The Risca colliery disasters were a series of catastrophic mine explosions near the Welsh town of Risca (then in the county of Monmouthshire) in the nineteenth century. The most serious of these were in 1860 when more than 140 died in the Black Vein colliery and in 1880 when 120 died at the New Risca colliery.

Although these were not amongst the most serious mine disasters in the Welsh coalfield, they were some of earliest large-scale pit disasters in the nineteenth century and along with the Abercarn colliery disaster of 1878 represented a total loss of life between 1842 and 1880 of more than 580 lives.
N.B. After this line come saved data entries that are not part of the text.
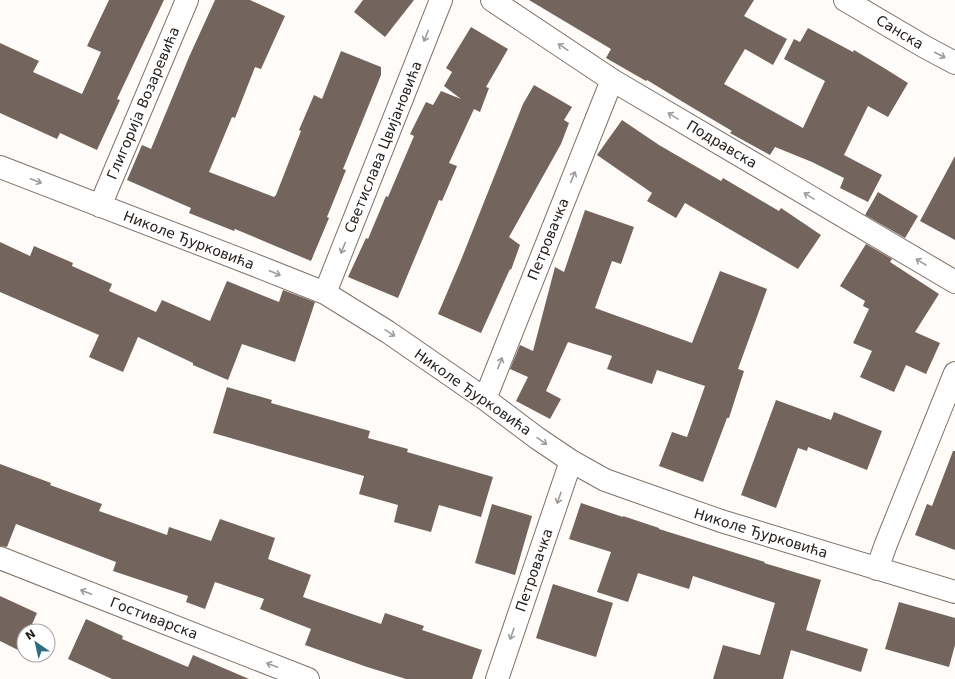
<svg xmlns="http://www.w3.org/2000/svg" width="955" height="679" viewBox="0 0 955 679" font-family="'DejaVu Sans',sans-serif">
<rect width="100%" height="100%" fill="#fefbf9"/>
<path fill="#73645d" d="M109,0h55l-47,99 3,1 -23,50 -37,-17 -3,6 -57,-26v-70l39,18 -6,11 49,22 19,-42 -14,-6z
M215,0h35l35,16 -24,53 -6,-2 -20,51 -3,-1 -23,55 65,25 2,-2 25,-64 -2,-1 15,-35 8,4 19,-48 40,16v8l-38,94 3,1 -19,47 2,1 -18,43 -76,-32 -1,2 -45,-18 2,-5 -64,-28 15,-35 9,4 38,-92z
M363,0h51l-29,37 -31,-25z
M529,0h225l-10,16 43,23 -14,26 -28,-16 -21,35 79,44 22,-47 -41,-22 10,-20 6,3 8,-14 45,24 1,-2 30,18 24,15 -20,34 -20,-11 -24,49 38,20 -14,27 -28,-14 4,-10 -32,-16 -37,-15 -5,8 -40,-22 2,-2 -49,-29 -36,-22 -1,1 -40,-23 5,-9z
M471,27l37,22 -22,38 3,1 -9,24 -6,-3 -25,54 8,3 -15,35 -3,-1 -41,98 -50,-21 18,-39 2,1 18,-43 2,1 26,-61 -4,-2 16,-32 7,3 8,-14 20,8 -17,-13 8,-14 -6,-4z
M534,85l38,22 -8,13 5,3 -8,21 -52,93 11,8 -9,25 -1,-1 -29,64 -43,-19 23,-54 62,-156z
M622,120l37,25 62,36 2,-3 56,33 2,-3 40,27 -23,34 -113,-66 -9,15 -29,-17 5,-8 -55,-38z
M955,156v84l-35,-19z
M878,192l40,24 -13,22 -40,-23z
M585,210l49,17 -13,37 -9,-3 -17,47 97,35 28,-72 47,18 -29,80 6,2 -15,47h-2l-24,64 -44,-16 13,-34 15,5 18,-51 -48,-16 -5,14 -45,-15 5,-13 -44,-14 -22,49 15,8 -11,20 -34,-18 12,-24 -18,-8 10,-24 13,6 22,-84 9,5z
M0,242l30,14 4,-10 39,17 -1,3 40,18 -3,7 47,21 6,-12 48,21 17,-40 52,21 4,-12 32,12 -20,60 -53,-18 -14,36 -35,-15v-2l-55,-26 -15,35 -34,-15 10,-22 -99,-43z
M866,244l26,15 -2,3 49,32 -24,38 25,11 -14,31 -20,-9 -12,27 -34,-15 12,-26 -19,-8 16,-34 -6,-3 2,-5 -25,-15z
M227,387l45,13 -1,3 99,28 -2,7 40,11 -1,3 86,25 -12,40 -42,-12 -8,27 -37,-10 4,-17 -39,-11 5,-18 -151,-43z
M776,400l55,20 3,-8 48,19 -15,39 -59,-23 -1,4 -9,-3 -22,60 -35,-13z
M953,451h2v99l-40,-15 12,-31 5,2z
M0,464l51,19 -1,2 52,19 -3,7 68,24 2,-8 42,14 9,-22 55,19 -7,21 43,16 -8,22 78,27 4,-11 39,13 -2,4 60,20 -10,29h-66l-39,-12 -62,-22 6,-16 -51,-20 4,-10 -49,-17 -10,27 -19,-7 2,-6 -75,-25 3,-9 -100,-38 -9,23 -7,-1z
M581,503l42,14v-1l36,12v1l106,33 -1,1 57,17 -15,50 62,19 -7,23 -70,-22 -8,29h-70l10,-34 37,10 15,-52 -82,-27 -4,13 -51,-16 -10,29 -31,-10 14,-40 -42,-13z
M492,504l40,12 -17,59 -40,-12z
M553,584l60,19 -17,54 -60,-19z
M0,596l37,17 -8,18h-5v11l-4,9 -20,-10z
M899,602l56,16v27l-6,22 -64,-18z
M86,619l37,17 -1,3 66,28 5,-12 56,24h-137l-44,-20z"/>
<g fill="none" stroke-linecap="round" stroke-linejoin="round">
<g stroke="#7f7169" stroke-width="24">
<path id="minor" d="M492,0l120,80 343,202
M845,0l80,47 30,16
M0,167l257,99 68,27 63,39 97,67 52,39 34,23 34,19 116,41 234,71
M100,206l87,-206
M325,293l116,-293
M485,399l127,-319
M0,558l308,121
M877,569l9,-25 69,-171
M497,679l74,-218"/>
</g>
<use href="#minor" stroke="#fff" stroke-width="22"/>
</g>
<defs><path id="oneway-shaft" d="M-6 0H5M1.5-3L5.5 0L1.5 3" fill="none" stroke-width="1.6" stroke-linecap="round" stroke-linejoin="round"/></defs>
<g stroke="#9e9b9a">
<use href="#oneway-shaft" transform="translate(426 36) rotate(112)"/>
<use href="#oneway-shaft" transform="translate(563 47) rotate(-146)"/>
<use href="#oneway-shaft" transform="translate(940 55) rotate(27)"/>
<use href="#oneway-shaft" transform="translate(673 116) rotate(-149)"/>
<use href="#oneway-shaft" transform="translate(573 177) rotate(-68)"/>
<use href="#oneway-shaft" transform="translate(36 181) rotate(21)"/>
<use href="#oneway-shaft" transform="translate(809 196) rotate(-149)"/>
<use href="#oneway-shaft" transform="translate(343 248) rotate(112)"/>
<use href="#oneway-shaft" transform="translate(921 262) rotate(-149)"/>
<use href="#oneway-shaft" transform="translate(275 273) rotate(23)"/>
<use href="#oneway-shaft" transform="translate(390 333) rotate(34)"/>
<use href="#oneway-shaft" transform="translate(500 363) rotate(-68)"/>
<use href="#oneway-shaft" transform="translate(542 441) rotate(35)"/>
<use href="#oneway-shaft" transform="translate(559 498) rotate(109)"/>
<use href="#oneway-shaft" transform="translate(86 592) rotate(-159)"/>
<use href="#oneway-shaft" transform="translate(512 634) rotate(109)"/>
<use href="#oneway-shaft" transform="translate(272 665) rotate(-159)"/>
</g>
<g text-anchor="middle" stroke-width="4" stroke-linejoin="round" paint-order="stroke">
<g font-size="14" fill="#27211e" stroke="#fff">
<text transform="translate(900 32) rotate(31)" y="5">Санска</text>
<text transform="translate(143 103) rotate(-67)" y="5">Глигорија Возаревића</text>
<text transform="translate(722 144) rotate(31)" y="5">Подравска</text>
<text transform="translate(383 147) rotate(-68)" y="5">Светислава Цвијановића</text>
<text transform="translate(548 239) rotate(-68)" y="5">Петровачка</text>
<text transform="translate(189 240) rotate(21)" y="5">Николе Ђурковића</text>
<text transform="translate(473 392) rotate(35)" y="5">Николе Ђурковића</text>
<text transform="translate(761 533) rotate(17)" y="5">Николе Ђурковића</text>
<text transform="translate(534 570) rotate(-71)" y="5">Петровачка</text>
<text transform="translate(154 618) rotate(21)" y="5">Гостиварска</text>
</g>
</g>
<g transform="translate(36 643) rotate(326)"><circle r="19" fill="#ffffff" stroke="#a9a6a5"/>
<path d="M0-3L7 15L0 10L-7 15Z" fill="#2d6d81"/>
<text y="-6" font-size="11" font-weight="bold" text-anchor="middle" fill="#27211e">N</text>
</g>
</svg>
The main disasters in Risca attracted nationwide press coverage and resulted in official inquiries to determine the causes of the accidents.

==Background==

The Black Vein Colliery was opened in the early 1840s by John Russell of the Risca Iron and Coal Company, employing more than 350. By 1842 the Black Vein colliery was already gaining a reputation as being accident prone with 3 colliers dying from an explosion of firedamp. Accidents and deaths happened so regularly that it became known as being one of the most dangerous in the coalfield.

==1846 explosion==

The first explosion causing large numbers of deaths at Black Vein was in January 1846.
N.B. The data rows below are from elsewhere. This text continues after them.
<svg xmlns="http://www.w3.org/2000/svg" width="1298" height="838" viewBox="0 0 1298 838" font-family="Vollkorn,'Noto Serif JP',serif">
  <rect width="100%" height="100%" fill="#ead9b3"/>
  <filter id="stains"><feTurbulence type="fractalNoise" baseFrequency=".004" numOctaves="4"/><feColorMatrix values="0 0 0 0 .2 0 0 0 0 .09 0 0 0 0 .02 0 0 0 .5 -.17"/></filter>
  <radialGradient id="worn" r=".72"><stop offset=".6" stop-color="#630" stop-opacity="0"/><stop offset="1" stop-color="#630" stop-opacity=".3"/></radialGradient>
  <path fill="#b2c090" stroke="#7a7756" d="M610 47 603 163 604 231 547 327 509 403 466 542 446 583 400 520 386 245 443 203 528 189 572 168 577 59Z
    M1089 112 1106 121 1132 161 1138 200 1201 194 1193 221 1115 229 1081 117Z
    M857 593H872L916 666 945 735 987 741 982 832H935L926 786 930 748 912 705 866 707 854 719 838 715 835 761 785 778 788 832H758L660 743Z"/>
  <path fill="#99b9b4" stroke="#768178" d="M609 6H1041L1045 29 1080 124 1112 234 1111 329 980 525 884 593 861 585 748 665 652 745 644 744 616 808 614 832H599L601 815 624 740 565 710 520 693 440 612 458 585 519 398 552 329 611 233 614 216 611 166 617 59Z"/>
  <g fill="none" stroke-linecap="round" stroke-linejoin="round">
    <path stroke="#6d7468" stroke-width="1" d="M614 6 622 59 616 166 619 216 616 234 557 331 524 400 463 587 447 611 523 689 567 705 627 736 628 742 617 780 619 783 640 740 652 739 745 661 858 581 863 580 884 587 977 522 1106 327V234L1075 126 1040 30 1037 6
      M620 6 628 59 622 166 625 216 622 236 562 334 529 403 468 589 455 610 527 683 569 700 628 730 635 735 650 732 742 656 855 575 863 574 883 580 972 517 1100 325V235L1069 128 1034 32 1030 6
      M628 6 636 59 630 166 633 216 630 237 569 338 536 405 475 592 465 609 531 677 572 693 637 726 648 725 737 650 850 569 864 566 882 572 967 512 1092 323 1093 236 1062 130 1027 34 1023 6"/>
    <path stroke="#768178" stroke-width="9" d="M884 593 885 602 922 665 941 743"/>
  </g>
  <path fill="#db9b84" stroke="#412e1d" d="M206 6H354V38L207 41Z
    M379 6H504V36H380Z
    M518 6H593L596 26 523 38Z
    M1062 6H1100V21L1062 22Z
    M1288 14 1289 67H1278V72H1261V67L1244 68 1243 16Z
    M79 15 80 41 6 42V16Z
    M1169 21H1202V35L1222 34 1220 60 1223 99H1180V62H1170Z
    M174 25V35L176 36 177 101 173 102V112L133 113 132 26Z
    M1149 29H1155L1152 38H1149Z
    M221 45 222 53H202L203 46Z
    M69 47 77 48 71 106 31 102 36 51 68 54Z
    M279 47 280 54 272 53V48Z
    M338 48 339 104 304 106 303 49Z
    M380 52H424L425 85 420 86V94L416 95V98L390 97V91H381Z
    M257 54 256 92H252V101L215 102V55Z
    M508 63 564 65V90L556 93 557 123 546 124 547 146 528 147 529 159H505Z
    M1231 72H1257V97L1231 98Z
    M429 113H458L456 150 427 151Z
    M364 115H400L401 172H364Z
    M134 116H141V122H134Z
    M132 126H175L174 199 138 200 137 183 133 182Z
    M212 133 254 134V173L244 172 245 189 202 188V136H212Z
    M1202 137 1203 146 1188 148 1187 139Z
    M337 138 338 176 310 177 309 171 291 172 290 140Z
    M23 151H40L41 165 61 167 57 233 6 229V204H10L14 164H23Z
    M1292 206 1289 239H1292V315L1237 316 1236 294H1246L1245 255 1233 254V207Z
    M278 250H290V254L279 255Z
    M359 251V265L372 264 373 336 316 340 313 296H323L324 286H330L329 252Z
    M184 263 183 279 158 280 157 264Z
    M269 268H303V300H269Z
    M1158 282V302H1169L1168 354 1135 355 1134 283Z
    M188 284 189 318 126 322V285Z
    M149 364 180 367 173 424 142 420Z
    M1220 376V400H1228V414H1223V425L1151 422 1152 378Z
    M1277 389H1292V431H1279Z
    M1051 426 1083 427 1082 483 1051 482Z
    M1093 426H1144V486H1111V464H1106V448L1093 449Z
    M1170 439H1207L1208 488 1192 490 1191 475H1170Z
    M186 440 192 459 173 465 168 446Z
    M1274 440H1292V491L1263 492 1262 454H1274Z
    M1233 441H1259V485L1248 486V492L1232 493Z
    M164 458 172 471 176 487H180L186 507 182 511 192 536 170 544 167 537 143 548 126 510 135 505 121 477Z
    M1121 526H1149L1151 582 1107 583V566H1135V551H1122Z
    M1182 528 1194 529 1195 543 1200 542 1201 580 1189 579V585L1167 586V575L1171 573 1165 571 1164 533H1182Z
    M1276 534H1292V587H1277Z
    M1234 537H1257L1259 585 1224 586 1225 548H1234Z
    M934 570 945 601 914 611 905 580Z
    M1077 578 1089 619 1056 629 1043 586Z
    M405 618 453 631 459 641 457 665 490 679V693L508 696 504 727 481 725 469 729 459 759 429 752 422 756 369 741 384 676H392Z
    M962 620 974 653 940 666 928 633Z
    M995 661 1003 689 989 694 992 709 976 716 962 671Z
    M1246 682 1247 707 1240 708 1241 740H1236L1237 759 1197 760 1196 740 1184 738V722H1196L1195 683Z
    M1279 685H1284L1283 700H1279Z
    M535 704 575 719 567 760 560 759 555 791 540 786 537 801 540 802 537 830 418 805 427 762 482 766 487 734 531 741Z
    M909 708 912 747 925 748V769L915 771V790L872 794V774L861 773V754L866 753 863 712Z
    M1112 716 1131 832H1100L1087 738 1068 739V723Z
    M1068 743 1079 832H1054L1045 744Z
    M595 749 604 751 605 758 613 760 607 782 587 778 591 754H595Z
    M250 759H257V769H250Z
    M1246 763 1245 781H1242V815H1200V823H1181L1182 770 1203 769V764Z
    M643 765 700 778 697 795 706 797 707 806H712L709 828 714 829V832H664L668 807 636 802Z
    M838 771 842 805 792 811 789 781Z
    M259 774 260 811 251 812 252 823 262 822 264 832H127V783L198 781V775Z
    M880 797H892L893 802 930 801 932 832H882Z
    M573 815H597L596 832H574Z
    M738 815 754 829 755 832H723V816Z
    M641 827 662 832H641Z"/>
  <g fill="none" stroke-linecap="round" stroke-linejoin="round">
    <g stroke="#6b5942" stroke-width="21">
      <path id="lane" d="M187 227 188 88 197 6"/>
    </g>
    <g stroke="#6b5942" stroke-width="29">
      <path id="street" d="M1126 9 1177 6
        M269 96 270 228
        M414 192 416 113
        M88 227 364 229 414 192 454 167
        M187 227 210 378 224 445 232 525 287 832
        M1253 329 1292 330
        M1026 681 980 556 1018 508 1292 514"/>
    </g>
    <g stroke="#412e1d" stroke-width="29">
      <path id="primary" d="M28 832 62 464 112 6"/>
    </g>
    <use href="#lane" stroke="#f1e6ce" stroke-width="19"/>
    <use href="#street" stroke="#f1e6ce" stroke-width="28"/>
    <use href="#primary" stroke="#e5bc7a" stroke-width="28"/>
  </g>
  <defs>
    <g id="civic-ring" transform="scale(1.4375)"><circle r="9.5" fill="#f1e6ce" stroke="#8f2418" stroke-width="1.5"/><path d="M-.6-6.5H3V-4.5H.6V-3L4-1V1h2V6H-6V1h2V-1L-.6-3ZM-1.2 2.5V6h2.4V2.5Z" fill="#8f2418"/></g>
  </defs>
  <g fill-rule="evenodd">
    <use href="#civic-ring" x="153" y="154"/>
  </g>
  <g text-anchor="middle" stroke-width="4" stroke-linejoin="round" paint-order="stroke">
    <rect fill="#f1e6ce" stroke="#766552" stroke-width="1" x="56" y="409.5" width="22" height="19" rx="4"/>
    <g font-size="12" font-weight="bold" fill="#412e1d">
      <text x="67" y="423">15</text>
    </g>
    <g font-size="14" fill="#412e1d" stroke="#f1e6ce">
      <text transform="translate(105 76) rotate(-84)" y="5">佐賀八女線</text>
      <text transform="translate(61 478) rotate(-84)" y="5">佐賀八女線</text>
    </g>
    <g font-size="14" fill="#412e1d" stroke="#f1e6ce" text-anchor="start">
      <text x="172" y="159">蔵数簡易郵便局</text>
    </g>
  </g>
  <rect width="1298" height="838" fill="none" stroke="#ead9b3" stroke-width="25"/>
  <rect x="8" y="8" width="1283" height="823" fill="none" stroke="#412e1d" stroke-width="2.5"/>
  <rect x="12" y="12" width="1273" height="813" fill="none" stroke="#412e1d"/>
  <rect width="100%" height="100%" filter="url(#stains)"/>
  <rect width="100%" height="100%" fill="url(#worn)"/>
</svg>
Local newspapers reported that around 150 men were working in different sides of the mine workings, but the explosion only affected one area. Miners working elsewhere were not aware of any noise but just felt a strong current of air. 35 were killed; 4 burned, 30 suffocated and 1 was hit by a carriage at the bottom of the shaft.

The coroners court, held at the Albert Inn in Risca in February 1846, found that the cause of death was by an accidental explosion. A further inquest decided that the explosion was caused by the miners using naked candles and poor ventilation. Mine inspectors also cited the relative inexperience of miners who had recently arrived from Gloucestershire, Somerset and Wiltshire. It was said that out of the 35 who died, only one was Welsh and he had been reluctant to continue working as he thought an accident was inevitable.
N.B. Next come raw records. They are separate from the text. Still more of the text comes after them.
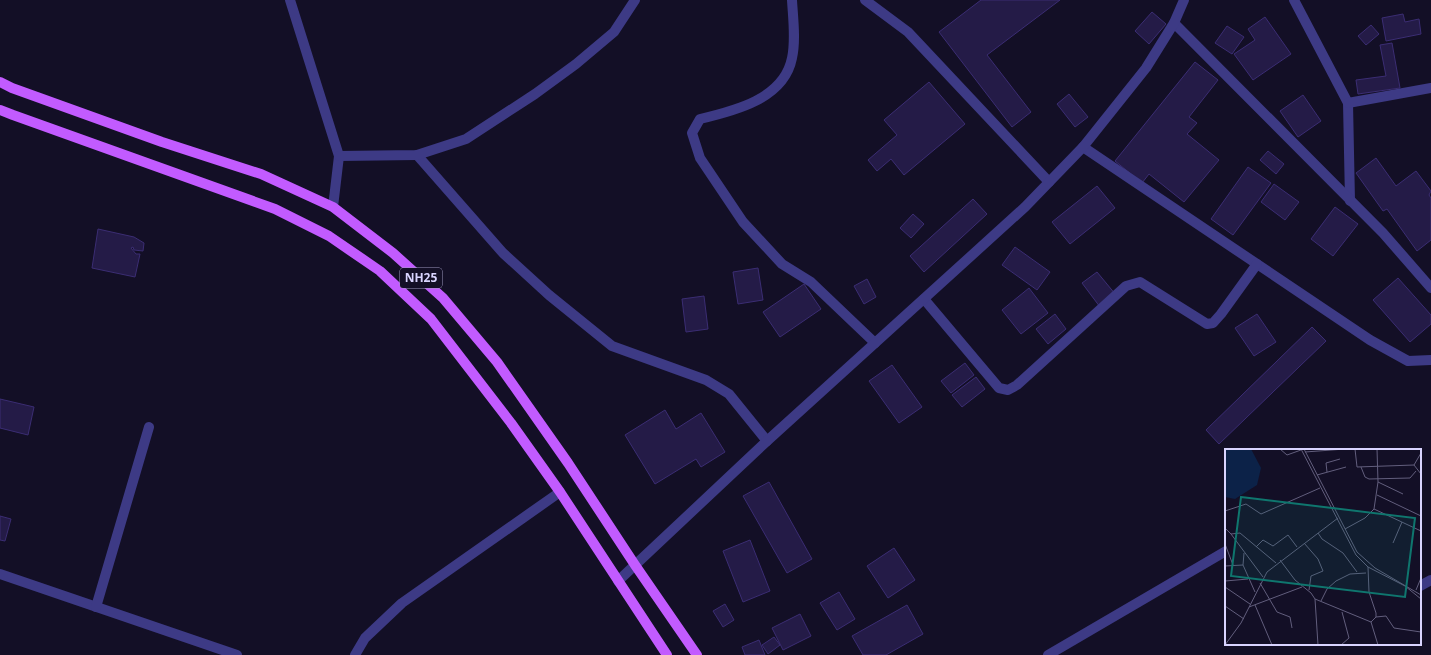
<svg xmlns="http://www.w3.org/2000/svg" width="1431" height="655" viewBox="0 0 1431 655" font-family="'Noto Sans',sans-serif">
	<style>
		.building { fill: #241b47; stroke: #3b2d73 }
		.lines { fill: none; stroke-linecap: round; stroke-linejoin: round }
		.minor { stroke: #3d3a85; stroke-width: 10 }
		.major { stroke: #c25bff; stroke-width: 10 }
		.labels { text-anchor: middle; stroke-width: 3; stroke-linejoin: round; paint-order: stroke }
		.shield { fill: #130f26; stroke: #9e99be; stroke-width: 1 }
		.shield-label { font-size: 12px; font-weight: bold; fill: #d9d4ff }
		.inset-road { fill: none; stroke: #625e7d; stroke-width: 1 }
		.view { fill: #0f766e; fill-opacity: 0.15; stroke: #0f766e; stroke-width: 2 }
		.inset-edge { fill: none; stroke: #d9d4ff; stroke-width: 2 }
	</style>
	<rect width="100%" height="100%" fill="#130f26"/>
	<g class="building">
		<path d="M981 0H1060L987 55 1031 112 1012 127 939 32Z"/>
		<path d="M1152 12 1166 24 1149 44 1135 31Z"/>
		<path d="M1403 14 1405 22 1419 19 1421 34 1386 41 1382 18Z"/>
		<path d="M1265 17 1291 54 1253 80 1234 54 1255 40 1248 29Z"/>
		<path d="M1371 25 1379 34 1366 45 1358 36Z"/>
		<path d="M1227 26 1244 37 1232 54 1215 43Z"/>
		<path d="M1392 43 1400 88 1358 94 1356 80 1386 76 1380 45Z"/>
		<path d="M1195 62 1218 80 1189 117 1197 123 1187 134 1219 160 1184 202 1149 174 1142 183 1115 161Z"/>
		<path d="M929 82 965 124 904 175 891 159 877 171 868 160 897 135 884 120Z"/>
		<path d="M1069 94 1088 117 1075 127 1057 104Z"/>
		<path d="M1303 95 1321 121 1298 137 1280 111Z"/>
		<path d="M1268 151 1284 164 1276 174 1260 160Z"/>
		<path d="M1376 158 1396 186 1416 171 1431 191 1429 195 1431 198V240L1417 251 1387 209 1383 211 1356 173Z"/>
		<path d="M1248 167 1271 183 1233 235 1211 219Z"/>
		<path d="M1274 184 1299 202 1285 220 1261 202Z"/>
		<path d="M1097 186 1115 208 1070 244 1052 222Z"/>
		<path d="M973 199 987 214 924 272 910 256Z"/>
		<path d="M1335 207 1358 224 1333 256 1311 239Z"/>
		<path d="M913 214 924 224 911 238 900 228Z"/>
		<path d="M98 229 134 237 144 243 143 251 134 250 133 247 131 248 136 254H140L135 277 92 268Z"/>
		<path d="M1015 247 1050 272 1037 290 1002 265Z"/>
		<path d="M758 268 763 300 738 304 733 272Z"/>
		<path d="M1097 272 1116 295 1100 307 1082 283Z"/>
		<path d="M1398 278 1431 315V324L1410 342 1373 300Z"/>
		<path d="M867 279 876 297 864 304 854 286Z"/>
		<path d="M804 284 821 309 780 337 763 312Z"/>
		<path d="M1029 288 1048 313 1021 334 1002 310Z"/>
		<path d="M704 296 708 329 686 332 682 299Z"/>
		<path d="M1055 314 1066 329 1048 344 1036 329Z"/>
		<path d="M1257 314 1276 342 1254 356 1235 328Z"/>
		<path d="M1312 327 1326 341 1219 444 1206 430Z"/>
		<path d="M965 363 974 375 951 393 941 381Z"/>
		<path d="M892 365 922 407 899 423 869 381Z"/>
		<path d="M976 377 985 389 962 407 952 395Z"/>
		<path d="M0 399 34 407 28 435 0 428Z"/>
		<path d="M665 410 676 429 701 413 725 452 701 467 696 459 655 484 625 435Z"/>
		<path d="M769 482 812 559 787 573 743 496Z"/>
		<path d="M0 516 11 519 5 541 0 540Z"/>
		<path d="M750 540 770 591 743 602 723 551Z"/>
		<path d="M894 548 915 580 888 598 867 566Z"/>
		<path d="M839 592 855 619 837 630 820 603Z"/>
		<path d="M725 604 734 620 723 627 713 611Z"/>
		<path d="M907 605 923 634 886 655H863L852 636Z"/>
		<path d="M800 614 811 636 783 650 772 628Z"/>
		<path d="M774 637 780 645 768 654 762 645Z"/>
		<path d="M759 640 765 655H745L742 647Z"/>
	</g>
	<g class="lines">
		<g class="minor">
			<path d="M290 0 339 156 333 207"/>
			<path d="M792 0C793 18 796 40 792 58 784 99 734 111 700 119L692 133 700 158 743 222 782 264 811 282 875 343"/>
			<path d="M865 0 908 32 1049 182"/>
			<path d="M1294 0 1348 103 1350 201"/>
			<path d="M1174 23 1383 233 1431 288"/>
			<path d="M1348 103 1431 88"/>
			<path d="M1083 147 1370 340 1408 361 1431 360"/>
			<path d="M417 155 503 253 549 295 612 346 706 380 729 394 767 441"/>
			<path d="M339 156 417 155 466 139 535 94 576 64 614 32 635 0"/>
			<path d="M924 299 999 388 1008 390 1017 385 1126 286 1140 282 1207 324 1213 323 1221 314 1257 264"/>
			<path d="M0 574 237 655"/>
			<path d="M618 581 767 441 1025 207 1083 147 1146 68 1174 23 1184 0"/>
			<path d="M1420 586 1431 580"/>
			<path d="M96 607 149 427"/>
			<path d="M355 655 365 638 402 603 560 492"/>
			<path d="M1048 655 1226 551"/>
		</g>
		<g class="major">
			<path d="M0 82 12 88 162 142 261 174 333 207 393 253 443 298 497 362 568 463 635 565 697 655"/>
			<path d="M0 110 13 115 275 209 329 236 380 271 431 319 511 423 560 492 667 655"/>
		</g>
	</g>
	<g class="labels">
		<rect class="shield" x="400" y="268" width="42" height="20" rx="3"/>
		<g class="shield-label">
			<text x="421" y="282">NH25</text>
		</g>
	</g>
	<g transform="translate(1225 449)">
		<rect width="196" height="196" fill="#130f26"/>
		<path d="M0 0H26L36 19 32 36 10 50 0 48Z" fill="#0c2248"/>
		<path class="inset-road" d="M55 0 62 6 76 1M76 0 131 106 143 118 180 137 196 150M79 0 132 103 150 119 196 146M130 0 132 18 189 16M80 3 120 0M196 4 189 16 196 25M136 18 140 28 144 30 185 29 191 22M102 23 101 14 115 10M92 26 121 18M153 33 178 45M152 46 196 67M149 60 196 82M0 62 21 55 36 65 95 39M0 79 6 85 15 84 51 114M120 80 140 69 149 60 153 33 152 0M93 84 97 90 118 104 132 123M6 85 38 128M79 94 93 110 98 122 86 127 84 141M168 94 177 73M0 95 8 116M31 98 38 91 48 97 63 86 72 98M19 104 18 116 30 143M55 111 70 131 86 144 90 150 93 196M0 117 18 116M143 118 144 143 151 164V168L146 173M0 132 23 130M35 134 52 163 65 168 67 179M0 138 25 155M191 141 196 129M90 150 146 173 153 196M96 152 102 140 111 132 125 125 141 124M30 156 47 196M0 157 19 170M24 158 77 138M151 168 161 167 169 179 196 183M0 196 16 174 42 123 113 69M116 196 124 189 117 163"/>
		<path class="view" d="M16 48 190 69 180 148 6 127Z"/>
		<rect width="196" height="196" class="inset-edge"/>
	</g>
</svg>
It was also reported that there had been a series of mishaps and the coalface had not been properly checked when work began. The dayshift fireman was sick so instead his brother was sent to check the mine. He was said to have been using his coat to beat out the gas when the explosion occurred.

6 of the victims were aged 11–14, 16 were aged 19–29 and 8 were aged 30–46.

==1853 explosion==

Another explosion in March 1853 occurred at the entrance to No.13 about half a mile from the bottom of the pit.

7 people initially died - two boys of 12 and 13, one of 16 and the rest in their early 20s.

Three other men survived the explosion but died later. A coroner's inquest subsequently found that one of the men who initially survived was responsible for the explosion due to the use of a naked candle rather than a safety lamp and that a ventilation door had been left open.

==1860 explosion==

In the morning of the 1 December 1860, a large explosion ripped through the Black Vein pit killing more than 140.

==1880 explosion==

By 1872 the colliery had changed ownership several times and a new pit, with much deeper shafts, was sunk to extract more of the coal in the Black Vein between the (more modern) villages of Crosskeys and Wattsville.

A change to three shifts and extraction methods had worried the miners, who believed that the face moved forwards too fast and that gas was not being dispersed sufficiently.

A watch found on one of the bodies had stopped at 1.30 am, showing the time of the explosion.

In the middle of the night of 15 July 1880, a large explosion in the New Risca colliery killed more than 120.